[Items from a dataset]
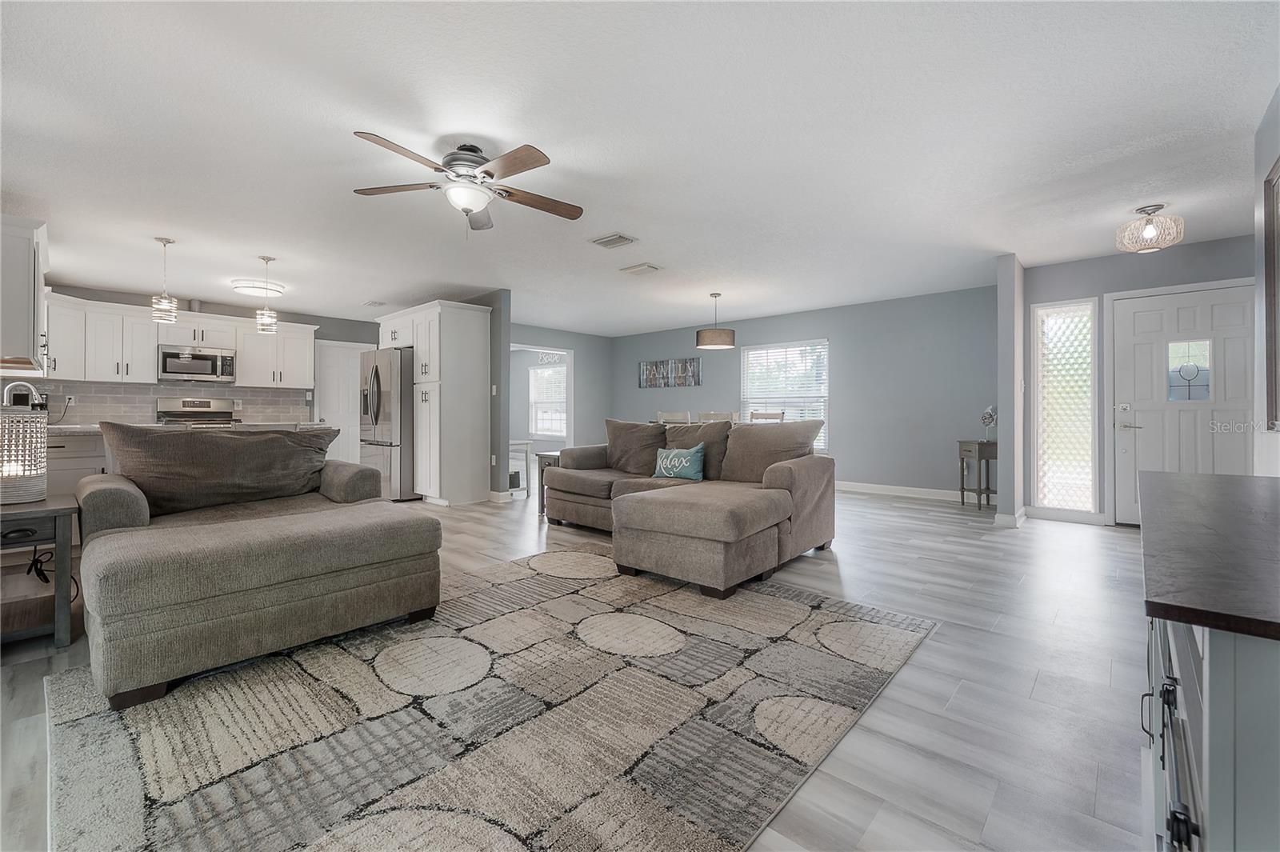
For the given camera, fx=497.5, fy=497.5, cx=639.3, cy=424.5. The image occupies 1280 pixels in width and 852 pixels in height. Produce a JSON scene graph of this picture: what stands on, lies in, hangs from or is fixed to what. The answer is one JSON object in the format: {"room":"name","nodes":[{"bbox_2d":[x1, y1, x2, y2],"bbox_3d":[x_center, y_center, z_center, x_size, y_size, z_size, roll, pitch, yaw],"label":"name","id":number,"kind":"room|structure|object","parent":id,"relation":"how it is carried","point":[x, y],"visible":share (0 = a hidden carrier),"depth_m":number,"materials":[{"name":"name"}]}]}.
{"room":"living room","nodes":[
{"label":"living room","id":0,"kind":"room"},
{"bbox_2d":[25,283,387,428],"bbox_3d":[-5.528,-0.387,6.707,0.133,2.467,4.096,0,0,42],"label":"kitchen wall","id":1,"kind":"structure","parent":0,"point":[226,314],"depth_m":6.80,"materials":[{"name":"grey paint"}]},
{"bbox_2d":[0,213,47,374],"bbox_3d":[-4.346,-0.882,3.419,0.921,0.889,0.361,0,0,42],"label":"upper cabinet","id":2,"kind":"object","parent":1,"relation":"attached to","point":[31,291],"visible":0.98,"depth_m":3.22,"materials":[{"name":"white paint"}]},
{"bbox_2d":[30,379,308,424],"bbox_3d":[-6.006,-0.257,6.083,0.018,0.493,2.929,0,0,42],"label":"tile backsplash","id":3,"kind":"structure","parent":1,"relation":"attached to","point":[141,408],"depth_m":6.05,"materials":[{"name":"tile"}]},
{"bbox_2d":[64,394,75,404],"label":"wall socket","id":4,"kind":"object","parent":3,"relation":"attached to","point":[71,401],"visible":0.89,"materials":[{"name":"white plastic"}]},
{"bbox_2d":[37,293,313,387],"bbox_3d":[-5.603,-0.939,6.159,0.545,0.899,2.836,0,0,42],"label":"upper cabinets","id":5,"kind":"object","parent":1,"relation":"attached to","point":[151,363],"visible":0.78,"depth_m":5.85,"materials":[{"name":"white paint"}]},
{"bbox_2d":[158,343,237,382],"bbox_3d":[-5.502,-0.748,6.195,0.449,0.404,0.743,0,0,42],"label":"microwave","id":6,"kind":"object","parent":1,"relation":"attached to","point":[184,366],"visible":0.98,"depth_m":6.06,"materials":[{"name":"silver metal"}]},
{"bbox_2d":[313,340,370,466],"bbox_3d":[-4.610,-0.183,7.780,0.103,2.089,0.854,0,0,42],"label":"pantry door","id":7,"kind":"structure","parent":1,"relation":"in","point":[342,388],"depth_m":7.75,"materials":[{"name":"white paint"}]},
{"bbox_2d":[453,292,511,502],"bbox_3d":[-2.694,-0.336,6.783,3.074,2.473,0.123,0,0,42],"label":"partition wall","id":8,"kind":"structure","parent":0,"point":[504,309],"depth_m":5.80,"materials":[{"name":"grey paint"}]},
{"bbox_2d":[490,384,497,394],"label":"light switch","id":9,"kind":"object","parent":8,"relation":"attached to","point":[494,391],"visible":0.98,"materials":[{"name":"white plastic"}]},
{"bbox_2d":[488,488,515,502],"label":"baseboard","id":10,"kind":"structure","parent":8,"relation":"attached to","point":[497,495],"depth_m":5.82,"materials":[{"name":"white paint"}]},
{"bbox_2d":[509,323,612,453],"bbox_3d":[-1.771,-0.365,8.197,0.125,2.507,3.419,0,0,42],"label":"dining wall","id":11,"kind":"structure","parent":0,"point":[577,349],"depth_m":8.85,"materials":[{"name":"grey paint"}]},
{"bbox_2d":[528,363,567,438],"bbox_3d":[-1.796,-0.454,10.018,1.242,1.502,0.124,0,0,42],"label":"window","id":12,"kind":"structure","parent":11,"relation":"in","point":[539,374],"depth_m":10.12,"materials":[{"name":"white glass"}]},
{"bbox_2d":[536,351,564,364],"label":"wall sign","id":13,"kind":"object","parent":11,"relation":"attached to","point":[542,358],"visible":0.74,"depth_m":8.83,"materials":[{"name":"white"}]},
{"bbox_2d":[2,480,1153,851],"bbox_3d":[-1.230,0.981,5.017,11.381,0.100,9.383,0,0,42],"label":"floor","id":14,"kind":"structure","parent":0,"point":[847,570],"depth_m":1.87,"materials":[{"name":"wood"}]},
{"bbox_2d":[0,493,81,646],"bbox_3d":[-2.876,0.662,2.183,0.641,0.575,0.531,0,0,42],"label":"side table","id":15,"kind":"object","parent":14,"relation":"on","point":[63,510],"visible":0.92,"depth_m":2.17,"materials":[{"name":"wood"}]},
{"bbox_2d":[0,407,47,503],"bbox_3d":[-2.925,0.143,2.308,0.240,0.410,0.237,0,0,42],"label":"table lamp","id":16,"kind":"object","parent":15,"relation":"on","point":[36,446],"visible":1,"depth_m":2.28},
{"bbox_2d":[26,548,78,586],"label":"power cord","id":17,"kind":"object","parent":15,"relation":"in","point":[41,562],"visible":0.57,"depth_m":2.39,"materials":[{"name":"black plastic"}]},
{"bbox_2d":[44,430,111,498],"bbox_3d":[-4.549,0.459,3.867,0.716,0.819,1.056,0,0,42],"label":"base cabinet","id":18,"kind":"object","parent":14,"relation":"on","point":[83,473],"visible":0.21,"depth_m":3.73,"materials":[{"name":"white paint"}]},
{"bbox_2d":[44,421,327,432],"bbox_3d":[-4.027,0.038,4.349,0.997,0.042,2.021,0,0,42],"label":"countertop","id":19,"kind":"structure","parent":18,"relation":"on","point":[58,426],"depth_m":4.01,"materials":[{"name":"white stone"}]},
{"bbox_2d":[2,380,43,409],"bbox_3d":[-4.678,-0.147,3.755,0.134,0.355,0.227,0,0,42],"label":"faucet","id":20,"kind":"object","parent":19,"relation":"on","point":[34,391],"visible":0.73,"depth_m":3.75,"materials":[{"name":"silver metal"}]},
{"bbox_2d":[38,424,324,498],"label":"kitchen island","id":21,"kind":"object","parent":14,"relation":"on","point":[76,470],"visible":0.13,"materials":[{"name":"white"}]},
{"bbox_2d":[155,397,238,426],"bbox_3d":[-5.320,0.264,6.001,0.712,1.191,0.750,0,0,42],"label":"stove","id":22,"kind":"object","parent":14,"relation":"on","point":[184,403],"visible":0.24,"depth_m":6.10,"materials":[{"name":"silver metal"}]},
{"bbox_2d":[359,346,413,499],"bbox_3d":[-2.956,0.004,6.293,0.911,1.795,0.890,0,0,42],"label":"refrigerator","id":23,"kind":"object","parent":14,"relation":"on","point":[377,374],"visible":0.56,"depth_m":5.84,"materials":[{"name":"silver metal"}]},
{"bbox_2d":[379,300,488,505],"bbox_3d":[-2.601,-0.234,6.151,1.560,2.278,0.698,0,0,42],"label":"pantry cabinet","id":24,"kind":"object","parent":14,"relation":"on","point":[472,324],"visible":0.83,"depth_m":5.64,"materials":[{"name":"white paint"}]},
{"bbox_2d":[40,543,935,851],"bbox_3d":[-0.435,0.947,2.167,2.466,0.014,2.885,0,0,42],"label":"area rug","id":25,"kind":"object","parent":14,"relation":"on","point":[792,646],"visible":0.97,"depth_m":1.56,"materials":[{"name":"carpet"}]},
{"bbox_2d":[66,425,443,708],"bbox_3d":[-1.864,0.507,2.522,1.572,0.852,1.301,0,0,42],"label":"chaise lounge","id":26,"kind":"object","parent":25,"relation":"on","point":[382,570],"visible":0.99,"depth_m":2.05,"materials":[{"name":"fabric"}]},
{"bbox_2d":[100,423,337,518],"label":"brown pillow","id":27,"kind":"object","parent":26,"relation":"on","point":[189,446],"visible":0.95,"depth_m":2.75,"materials":[{"name":"fabric"}]},
{"bbox_2d":[507,438,531,496],"bbox_3d":[-1.667,0.550,6.311,0.481,0.695,0.414,0,0,42],"label":"table","id":28,"kind":"object","parent":14,"relation":"on","point":[524,446],"visible":0.46,"depth_m":6.24,"materials":[{"name":"white"}]},
{"bbox_2d":[535,448,561,515],"bbox_3d":[-0.722,0.597,5.128,0.457,0.633,0.534,0,0,42],"label":"end table","id":29,"kind":"object","parent":14,"relation":"on","point":[542,473],"visible":0.27,"depth_m":5.03,"materials":[{"name":"brown wood"}]},
{"bbox_2d":[657,410,691,424],"bbox_3d":[0.392,0.357,6.284,0.461,1.036,0.476,0,0,42],"label":"dining chair","id":30,"kind":"object","parent":14,"relation":"on","point":[685,416],"visible":0.25,"depth_m":6.31,"materials":[{"name":"white wood"}]},
{"bbox_2d":[536,416,834,600],"bbox_3d":[0.016,0.459,4.023,2.724,0.937,1.847,0,0,42],"label":"sectional sofa","id":31,"kind":"object","parent":14,"relation":"on","point":[785,482],"visible":0.97,"depth_m":3.49,"materials":[{"name":"fabric"}]},
{"bbox_2d":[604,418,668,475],"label":"sofa cushion","id":32,"kind":"object","parent":31,"relation":"on","point":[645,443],"visible":0.84,"depth_m":4.68,"materials":[{"name":"fabric"}]},
{"bbox_2d":[652,443,706,481],"bbox_3d":[0.321,0.314,4.187,0.520,0.305,0.171,0,0,42],"label":"throw pillow","id":33,"kind":"object","parent":31,"relation":"on","point":[672,470],"visible":0.99,"depth_m":4.11,"materials":[{"name":"teal fabric"}]},
{"bbox_2d":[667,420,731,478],"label":"brown pillow","id":34,"kind":"object","parent":31,"relation":"on","point":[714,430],"visible":0.57,"depth_m":4.25,"materials":[{"name":"brown fabric"}]},
{"bbox_2d":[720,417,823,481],"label":"back cushion","id":35,"kind":"object","parent":31,"relation":"on","point":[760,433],"visible":0.81,"depth_m":3.87,"materials":[{"name":"fabric"}]},
{"bbox_2d":[697,411,738,422],"bbox_3d":[0.972,0.352,6.079,0.465,1.008,0.475,0,0,31],"label":"dining chair","id":36,"kind":"object","parent":14,"relation":"on","point":[720,416],"visible":0.24,"depth_m":5.92,"materials":[{"name":"wood"}]},
{"bbox_2d":[749,410,784,422],"bbox_3d":[1.500,0.340,6.156,0.460,1.027,0.479,0,0,42],"label":"dining chair","id":37,"kind":"object","parent":14,"relation":"on","point":[782,413],"visible":0.21,"depth_m":6.29,"materials":[{"name":"wood"}]},
{"bbox_2d":[957,439,996,508],"bbox_3d":[3.749,0.553,5.484,0.355,0.710,0.349,0,0,-6],"label":"console table","id":38,"kind":"object","parent":14,"relation":"on","point":[962,478],"visible":0.78,"depth_m":5.38,"materials":[{"name":"grey wood"}]},
{"bbox_2d":[980,404,997,442],"bbox_3d":[3.735,-0.012,5.317,0.159,0.411,0.164,0,0,-5],"label":"figurine","id":39,"kind":"object","parent":38,"relation":"on","point":[986,418],"visible":0.97,"depth_m":5.29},
{"bbox_2d":[1136,469,1279,851],"bbox_3d":[1.334,0.591,1.071,0.476,0.760,1.707,0,0,42],"label":"sideboard","id":40,"kind":"object","parent":14,"relation":"on","point":[1214,823],"visible":0.98,"depth_m":0.67,"materials":[{"name":"wood"}]},
{"bbox_2d":[0,0,1279,336],"bbox_3d":[-1.114,-1.565,5.134,11.688,0.104,9.635,0,0,42],"label":"ceiling","id":41,"kind":"structure","parent":0,"point":[377,291],"depth_m":2.62,"materials":[{"name":"white paint"}]},
{"bbox_2d":[150,236,178,323],"bbox_3d":[-3.955,-1.195,4.143,0.157,0.708,0.157,0,0,42],"label":"pendant light","id":42,"kind":"object","parent":41,"relation":"hanging from","point":[166,242],"visible":1,"depth_m":4.12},
{"bbox_2d":[230,278,285,298],"bbox_3d":[-4.223,-1.499,5.511,0.487,0.103,0.491,0,0,42],"label":"ceiling light","id":43,"kind":"object","parent":41,"relation":"attached to","point":[251,286],"visible":0.94,"depth_m":5.38,"materials":[{"name":"white"}]},
{"bbox_2d":[255,256,279,334],"bbox_3d":[-3.527,-1.225,4.703,0.161,0.698,0.160,0,0,42],"label":"pendant light","id":44,"kind":"object","parent":41,"relation":"hanging from","point":[269,318],"visible":1,"depth_m":4.67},
{"bbox_2d":[363,299,387,306],"bbox_3d":[-3.466,-1.588,6.525,0.329,0.018,0.193,0,0,42],"label":"ceiling vent","id":45,"kind":"object","parent":41,"relation":"attached to","point":[379,304],"visible":0.99,"depth_m":6.49,"materials":[{"name":"white"}]},
{"bbox_2d":[350,132,583,232],"bbox_3d":[-0.894,-1.281,2.761,1.241,0.475,1.244,0,0,42],"label":"ceiling fan","id":46,"kind":"object","parent":41,"relation":"hanging from","point":[474,150],"visible":0.98,"depth_m":2.68,"materials":[{"name":"brown wood"}]},
{"bbox_2d":[589,232,637,248],"bbox_3d":[-0.225,-1.539,4.181,0.337,0.018,0.244,0,0,42],"label":"ceiling vent","id":47,"kind":"object","parent":41,"relation":"attached to","point":[619,237],"visible":0.98,"depth_m":4.16,"materials":[{"name":"white metal"}]},
{"bbox_2d":[618,262,661,274],"bbox_3d":[0.007,-1.548,4.959,0.359,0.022,0.230,0,0,42],"label":"ceiling vent","id":48,"kind":"object","parent":41,"relation":"attached to","point":[642,266],"visible":0.98,"depth_m":4.92,"materials":[{"name":"white metal"}]},
{"bbox_2d":[695,291,735,349],"bbox_3d":[0.891,-1.228,5.885,0.439,0.664,0.440,0,0,42],"label":"pendant lamp","id":49,"kind":"object","parent":41,"relation":"hanging from","point":[725,346],"visible":1,"depth_m":5.72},
{"bbox_2d":[1115,204,1184,253],"bbox_3d":[3.631,-1.397,3.554,0.345,0.300,0.344,0,0,42],"label":"ceiling light","id":50,"kind":"object","parent":41,"relation":"attached to","point":[1148,232],"visible":1,"depth_m":3.49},
{"bbox_2d":[609,282,998,498],"bbox_3d":[1.847,-0.351,7.571,6.316,2.477,0.136,0,0,42],"label":"dining wall","id":51,"kind":"structure","parent":0,"point":[858,466],"depth_m":6.39,"materials":[{"name":"paint"}]},
{"bbox_2d":[638,357,700,387],"bbox_3d":[0.491,-0.866,8.445,1.280,0.468,0.035,0,0,42],"label":"wall art","id":52,"kind":"object","parent":51,"relation":"attached to","point":[650,376],"visible":0.99,"depth_m":8.40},
{"bbox_2d":[740,339,827,449],"bbox_3d":[2.128,-0.405,7.302,1.311,1.537,0.138,0,0,42],"label":"window","id":53,"kind":"structure","parent":51,"relation":"in","point":[745,383],"depth_m":7.27,"materials":[{"name":"white glass"}]},
{"bbox_2d":[835,480,969,501],"bbox_3d":[2.398,0.828,7.034,5.209,0.112,0.016,0,0,42],"label":"baseboard","id":54,"kind":"structure","parent":51,"relation":"attached to","point":[870,486],"depth_m":6.17,"materials":[{"name":"white paint"}]},
{"bbox_2d":[995,254,1025,525],"bbox_3d":[3.743,-0.314,4.968,0.128,2.475,1.294,0,0,42],"label":"partition wall","id":55,"kind":"structure","parent":0,"point":[1003,448],"depth_m":4.50,"materials":[{"name":"grey paint"}]},
{"bbox_2d":[993,507,1027,527],"bbox_3d":[3.501,0.869,4.713,0.165,0.117,0.561,0,0,42],"label":"baseboard","id":56,"kind":"structure","parent":55,"relation":"attached to","point":[1000,518],"depth_m":4.52,"materials":[{"name":"white paint"}]},
{"bbox_2d":[1020,230,1269,522],"bbox_3d":[4.543,-0.312,4.437,1.811,2.469,0.140,0,0,42],"label":"entry wall","id":57,"kind":"structure","parent":0,"point":[1030,282],"depth_m":4.59,"materials":[{"name":"paint"}]},
{"bbox_2d":[1032,299,1098,513],"bbox_3d":[4.115,-0.180,4.822,0.473,1.998,0.106,0,0,42],"label":"sidelight window","id":58,"kind":"structure","parent":57,"relation":"in","point":[1073,490],"depth_m":4.81,"materials":[{"name":"glass"}]},
{"bbox_2d":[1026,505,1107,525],"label":"baseboard","id":59,"kind":"structure","parent":57,"relation":"attached to","point":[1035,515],"depth_m":4.69,"materials":[{"name":"white paint"}]},
{"bbox_2d":[1109,280,1255,523],"bbox_3d":[4.684,-0.097,4.244,0.961,2.055,0.109,0,0,42],"label":"front door","id":60,"kind":"structure","parent":57,"relation":"in","point":[1186,302],"depth_m":4.31,"materials":[{"name":"white paint"}]},
{"bbox_2d":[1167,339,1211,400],"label":"door window","id":61,"kind":"structure","parent":60,"relation":"in","point":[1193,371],"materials":[{"name":"clear glass"}]},
{"bbox_2d":[1252,84,1279,477],"bbox_3d":[1.559,-0.279,0.667,0.138,2.465,5.358,0,0,42],"label":"right wall","id":62,"kind":"structure","parent":0,"point":[1266,158],"depth_m":2.45,"materials":[{"name":"grey paint"}]},
{"bbox_2d":[1262,156,1279,430],"bbox_3d":[2.518,-0.559,1.851,0.039,1.188,1.242,0,0,42],"label":"wall mirror","id":63,"kind":"object","parent":62,"relation":"attached to","point":[1274,214],"visible":1,"depth_m":2.24,"materials":[{"name":"brown mirror"}]}
]}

** ASSIGNMENT **
Return only the number of lines in the data above that include the word "brown".

** SOLUTION FOR THIS TASK **
5